I have two density curves plotted using this:
Network <- Mydf$Networks
quartiles <- quantile(Mydf$Avg.Position, probs=c(25,50,75)/100)
density <- ggplot(Mydf, aes(x = Avg.Position, fill = Network))
d <- density + geom_density(alpha = 0.2) + xlim(1,11) + opts(title = "September 2010") + geom_vline(xintercept = quartiles, colour = "red")
print(d)
I'd like to compute the area under each curve for a given Avg.Position range. Sort of like pnorm for the normal curve. Any ideas?
Calculate the density seperately and plot that one to start with. Then you can use basic arithmetics to get the estimate. An integration is approximated by adding together the area of a set of little squares. I use the mean method for that. the length is the difference between two x-values, the height is the mean of the y-value at the begin and at the end of the interval. I use the rollmeans function in the zoo package, but this can be done using the base package too.
require(zoo)
X <- rnorm(100)
# calculate the density and check the plot
Y <- density(X) # see ?density for parameters
plot(Y$x,Y$y, type="l") #can use ggplot for this too
# set an Avg.position value
Avg.pos <- 1
# construct lengths and heights
xt <- diff(Y$x[Y$x<Avg.pos])
yt <- rollmean(Y$y[Y$x<Avg.pos],2)
# This gives you the area
sum(xt*yt)
This gives you a good approximation up to 3 digits behind the decimal sign. If you know the density function, take a look at ?integrate
Three possibilities:
The logspline package provides a different method of estimating density curves, but it does include pnorm style functions for the result.

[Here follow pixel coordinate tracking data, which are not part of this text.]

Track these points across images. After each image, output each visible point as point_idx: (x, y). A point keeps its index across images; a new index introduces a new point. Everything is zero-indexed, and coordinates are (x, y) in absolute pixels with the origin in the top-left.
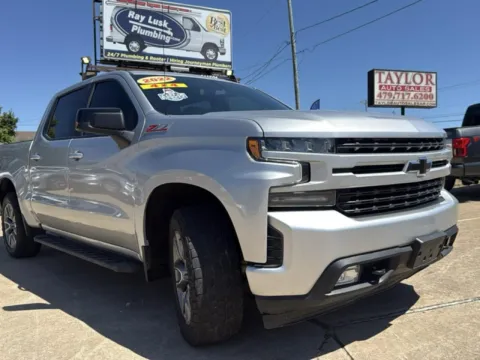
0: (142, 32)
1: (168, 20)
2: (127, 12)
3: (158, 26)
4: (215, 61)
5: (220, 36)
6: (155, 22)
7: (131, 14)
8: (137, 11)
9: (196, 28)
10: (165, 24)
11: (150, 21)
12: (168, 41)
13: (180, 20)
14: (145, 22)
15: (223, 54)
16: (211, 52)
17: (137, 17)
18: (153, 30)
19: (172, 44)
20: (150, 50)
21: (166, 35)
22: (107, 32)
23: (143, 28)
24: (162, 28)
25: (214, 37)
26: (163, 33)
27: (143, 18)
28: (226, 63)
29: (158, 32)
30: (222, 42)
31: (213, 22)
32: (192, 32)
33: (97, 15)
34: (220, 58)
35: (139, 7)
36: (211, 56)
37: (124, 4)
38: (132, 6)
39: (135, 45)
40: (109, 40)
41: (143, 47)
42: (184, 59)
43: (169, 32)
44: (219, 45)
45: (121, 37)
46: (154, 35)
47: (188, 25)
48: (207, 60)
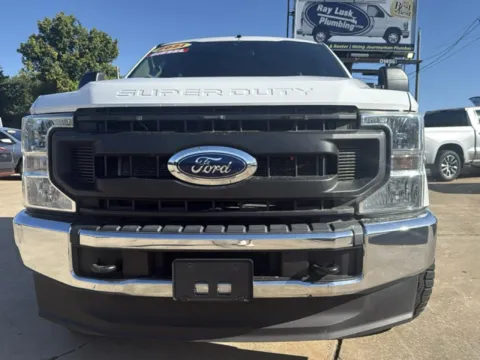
0: (328, 23)
1: (353, 10)
2: (317, 6)
3: (343, 16)
4: (397, 44)
5: (404, 20)
6: (342, 13)
7: (320, 8)
8: (326, 4)
9: (380, 14)
10: (350, 13)
11: (336, 12)
12: (351, 29)
13: (364, 8)
14: (332, 13)
15: (406, 37)
16: (393, 36)
17: (325, 10)
18: (338, 20)
19: (356, 32)
20: (335, 39)
21: (350, 23)
22: (298, 26)
23: (329, 19)
24: (347, 17)
25: (398, 22)
26: (348, 22)
27: (330, 10)
28: (407, 46)
29: (343, 21)
30: (406, 25)
31: (398, 7)
32: (376, 19)
33: (291, 10)
34: (403, 41)
36: (393, 40)
39: (321, 35)
40: (299, 33)
41: (329, 36)
42: (366, 44)
43: (354, 21)
44: (402, 29)
45: (310, 30)
46: (339, 25)
47: (372, 12)
48: (389, 44)
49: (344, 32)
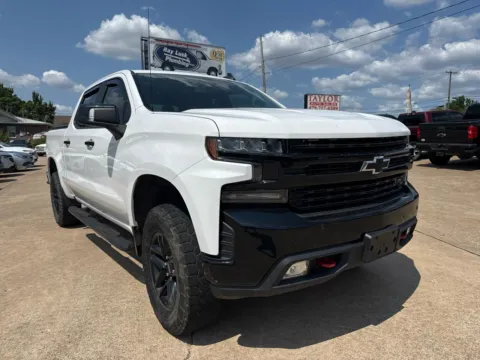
0: (172, 61)
1: (187, 53)
2: (163, 48)
3: (181, 57)
5: (219, 63)
6: (180, 54)
7: (165, 49)
8: (169, 47)
9: (204, 58)
10: (186, 55)
11: (176, 54)
12: (187, 66)
13: (194, 53)
14: (174, 54)
16: (213, 73)
17: (169, 51)
18: (178, 59)
19: (190, 68)
21: (186, 62)
22: (152, 61)
23: (172, 58)
24: (184, 58)
25: (215, 64)
26: (184, 61)
27: (172, 52)
29: (181, 60)
30: (220, 66)
31: (214, 54)
32: (202, 61)
35: (170, 45)
37: (161, 43)
38: (165, 44)
39: (167, 68)
40: (152, 65)
41: (172, 70)
43: (188, 60)
44: (218, 69)
45: (160, 65)
46: (179, 62)
47: (199, 56)
49: (182, 68)
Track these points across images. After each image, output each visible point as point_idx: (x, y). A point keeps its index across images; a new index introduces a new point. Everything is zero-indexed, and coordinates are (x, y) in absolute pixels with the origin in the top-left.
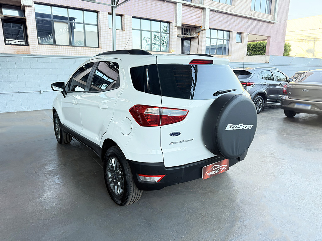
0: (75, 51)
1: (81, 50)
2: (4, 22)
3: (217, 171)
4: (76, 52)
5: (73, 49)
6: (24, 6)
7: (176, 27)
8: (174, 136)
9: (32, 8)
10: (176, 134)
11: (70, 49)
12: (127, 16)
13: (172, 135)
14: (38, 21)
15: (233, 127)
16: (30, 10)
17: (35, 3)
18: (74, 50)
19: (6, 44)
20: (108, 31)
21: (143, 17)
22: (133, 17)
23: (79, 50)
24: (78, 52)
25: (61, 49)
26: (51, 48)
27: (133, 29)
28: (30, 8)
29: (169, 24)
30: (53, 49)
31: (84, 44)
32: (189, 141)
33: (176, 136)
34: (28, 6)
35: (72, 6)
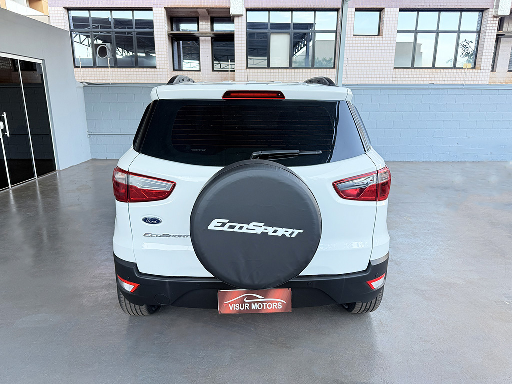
0: (295, 75)
1: (304, 74)
2: (214, 41)
3: (254, 307)
4: (296, 77)
5: (292, 72)
6: (234, 16)
7: (497, 17)
8: (149, 223)
9: (244, 18)
10: (152, 220)
11: (288, 74)
12: (390, 9)
13: (145, 220)
14: (250, 36)
15: (230, 227)
16: (240, 22)
17: (248, 10)
18: (293, 74)
19: (213, 71)
20: (352, 39)
21: (423, 7)
22: (401, 10)
23: (301, 74)
24: (299, 77)
25: (275, 74)
26: (262, 74)
27: (399, 32)
28: (240, 19)
29: (481, 13)
30: (264, 74)
31: (311, 64)
32: (180, 237)
33: (153, 223)
34: (239, 16)
35: (298, 7)
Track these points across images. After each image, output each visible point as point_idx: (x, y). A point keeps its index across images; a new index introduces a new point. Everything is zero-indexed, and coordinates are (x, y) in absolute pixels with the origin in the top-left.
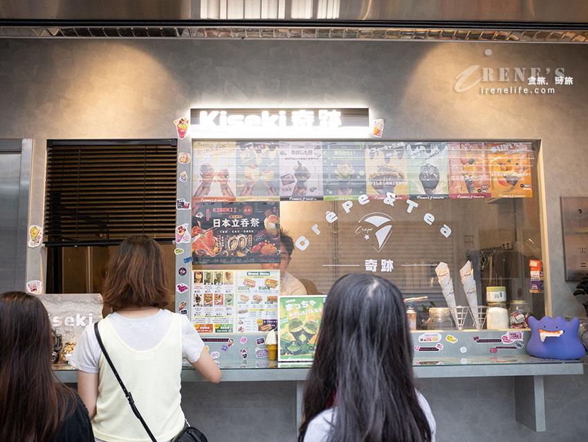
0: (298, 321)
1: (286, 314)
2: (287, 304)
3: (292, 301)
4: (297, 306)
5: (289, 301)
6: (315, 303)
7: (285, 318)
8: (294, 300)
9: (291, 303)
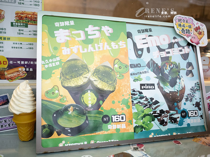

You could also approximate the area by feeding the x and y variables returned by the density function to the approxfun function and using the result with the integrate function. Unless you are interested in precise estimates of small tail areas (or very small intervals) then this will probably give a reasonable approximation.
Density estimates are just sums of the kernels centered at the data, one such kernel is just the normal distribution. You could average the areas from pnorm (or other kernels) with the sd defined by the bandwidth and centered at your data.